Vendor Solution: Provide content that’s straightforward and compelling. Technology companies should work with marketing writers who can understand their complicated products and services and can translate the information in simple, direct language. A qualified writer will interview a vendor’s subject matter experts, such as company executives, and create content that relays the message in ways business leaders understand. The right writer will even convey the same excitement and urgency a president or CEO feels toward the offerings his company provides. Tech spenders pick up on this and in turn get excited about the solutions, too.3. Research Conducted During All Times of The Day
Buyer Behavior: Just because a CMO has expanded her responsibilities to include tech spend doesn’t mean other obligations have fallen off her plate. This has her conducting research at all times of the day. Early mornings, lunch hours, and late night commuter flights become prime times for researching new technology. (Another reason we see social media being a popular source for purchasing decisions.) She wants the needed information when she wants it. If she has to wait to receive it, she’s going to bounce to the next source. More times than not that source is a competitor.
Vendor Solution: Break down the barriers to retrieving desired information. Tech companies need to focus on how to provide the right content at the right time. This means embracing marketing automation and other software that helps capture, segment and nurture potential buyers into customers. What’s great about email and other automated communications is it 1) puts a website visitor on the right path to obtaining the information needed to make a decision and 2) makes information available regardless of the time of day.

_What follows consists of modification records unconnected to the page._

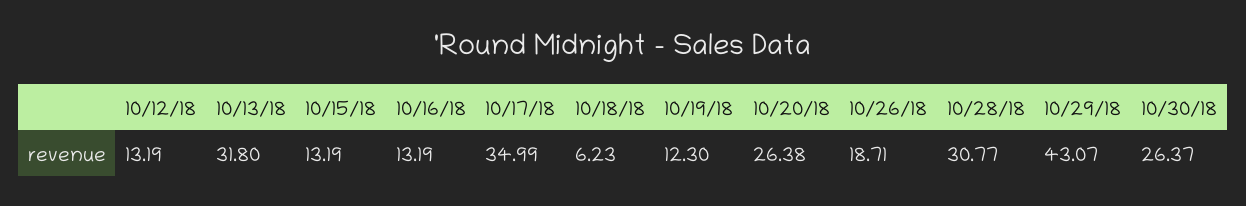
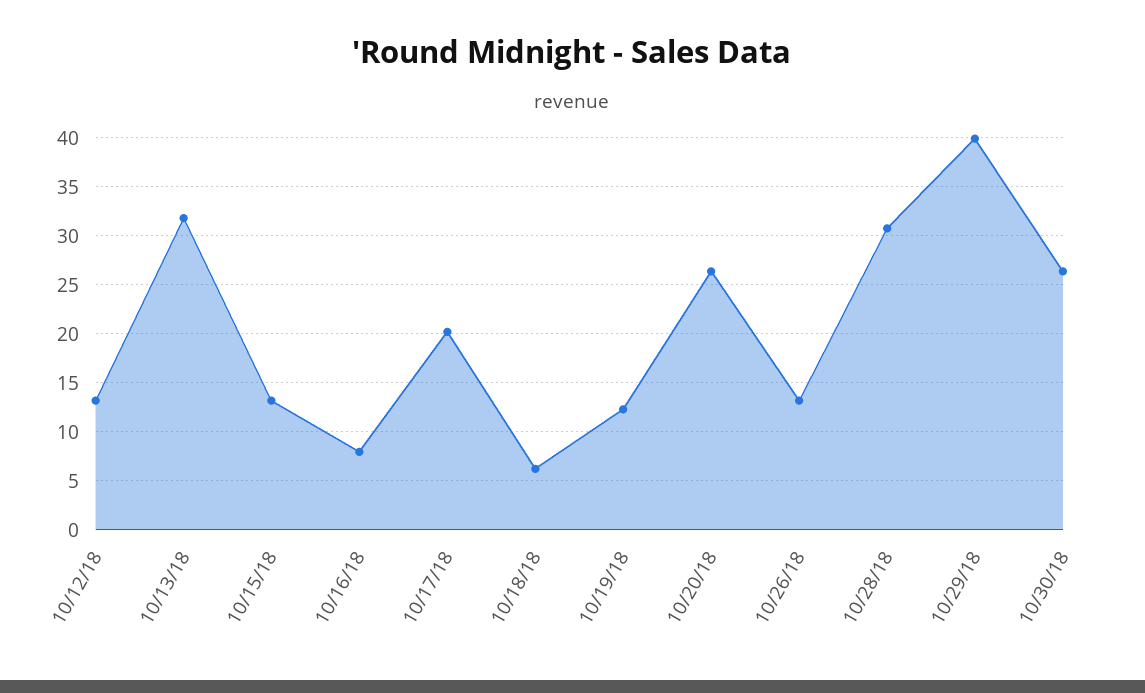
  {
    "10/12/18": 13.19,
    "10/13/18": 31.8,
    "10/15/18": 13.19,
-   "10/16/18": 13.19,
+   "10/16/18": 8,
-   "10/17/18": 34.99,
+   "10/17/18": 20,
    "10/18/18": 6.23,
    "10/19/18": 12.3,
    "10/20/18": 26.38,
-   "10/26/18": 18.71,
+   "10/26/18": 13,
    "10/28/18": 30.77,
-   "10/29/18": 43.07,
+   "10/29/18": 40,
    "10/30/18": 26.37
  }

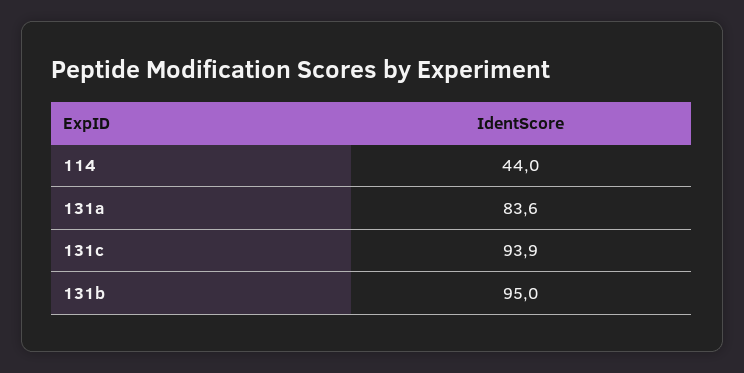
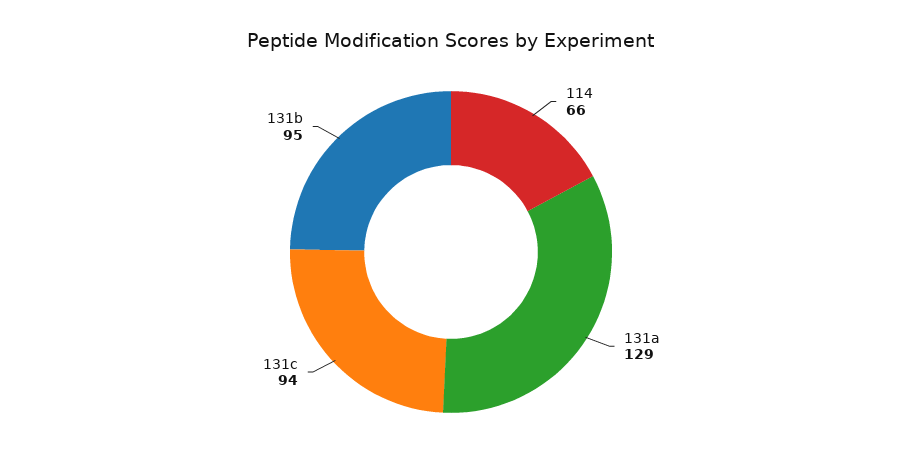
  {
-   "114": 44,
+   "114": 66,
-   "131a": 83.6,
+   "131a": 129,
    "131c": 93.9,
    "131b": 95
  }

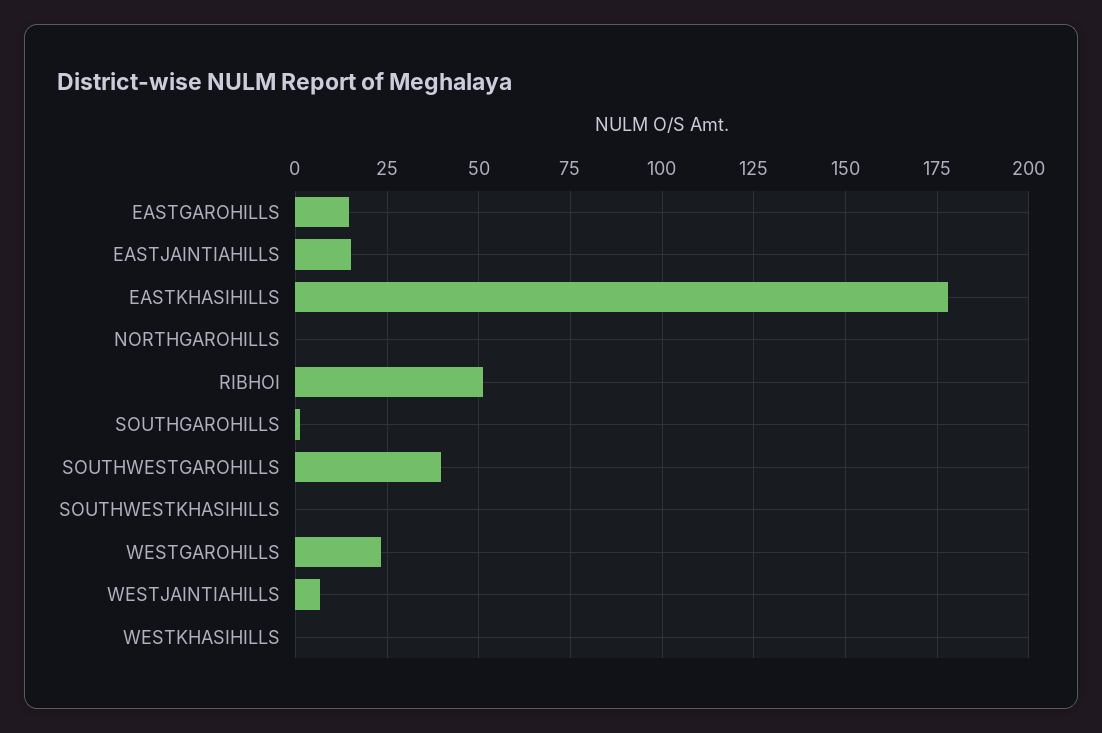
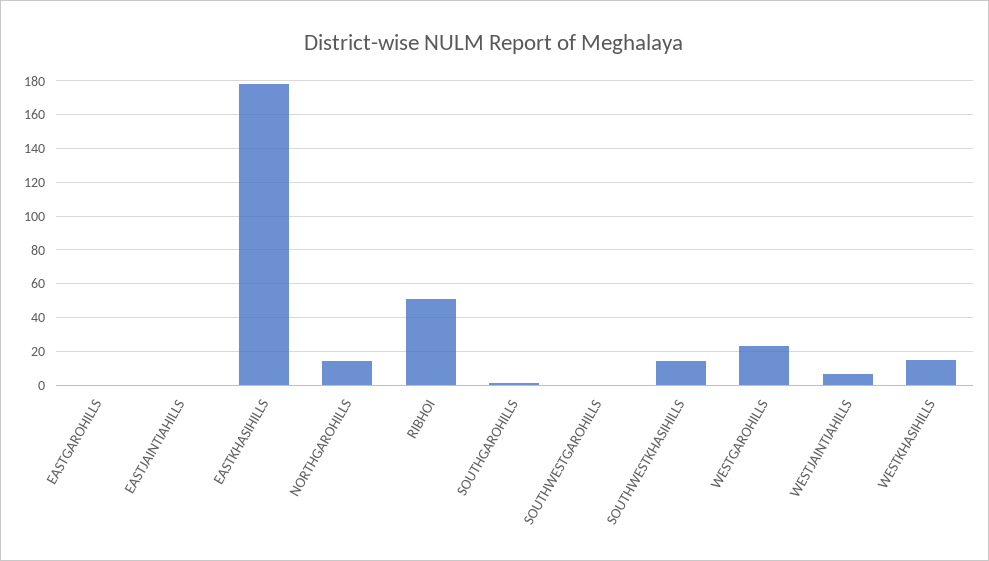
  {
-   "EASTGAROHILLS": 15,
+   "EASTGAROHILLS": 0,
-   "EASTJAINTIAHILLS": 15,
+   "EASTJAINTIAHILLS": 0,
    "EASTKHASIHILLS": 177.5,
-   "NORTHGAROHILLS": 0,
+   "NORTHGAROHILLS": 15,
    "RIBHOI": 50,
    "SOUTHGAROHILLS": 2.5,
-   "SOUTHWESTGAROHILLS": 40,
+   "SOUTHWESTGAROHILLS": 0,
-   "SOUTHWESTKHASIHILLS": 0,
+   "SOUTHWESTKHASIHILLS": 15,
    "WESTGAROHILLS": 22.5,
    "WESTJAINTIAHILLS": 7.5,
-   "WESTKHASIHILLS": 0
+   "WESTKHASIHILLS": 15
  }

For B2B technology vendors, marketing automation delivers the invaluable benefit of enabling you to track the behavior and actions of people coming to your website. This means marketers can test and optimize the delivery of content in efforts to improve a potential buyer’s online journey.Embrace The New Tech Buyer
B2B technology companies that traditionally have made a living selling into IT departments may find the shift to a non-tech buyer audience a bit unnerving. Fortunately, however, a targeted inbound PR and marketing program can be an excellent solution for embracing this important emerging buyer.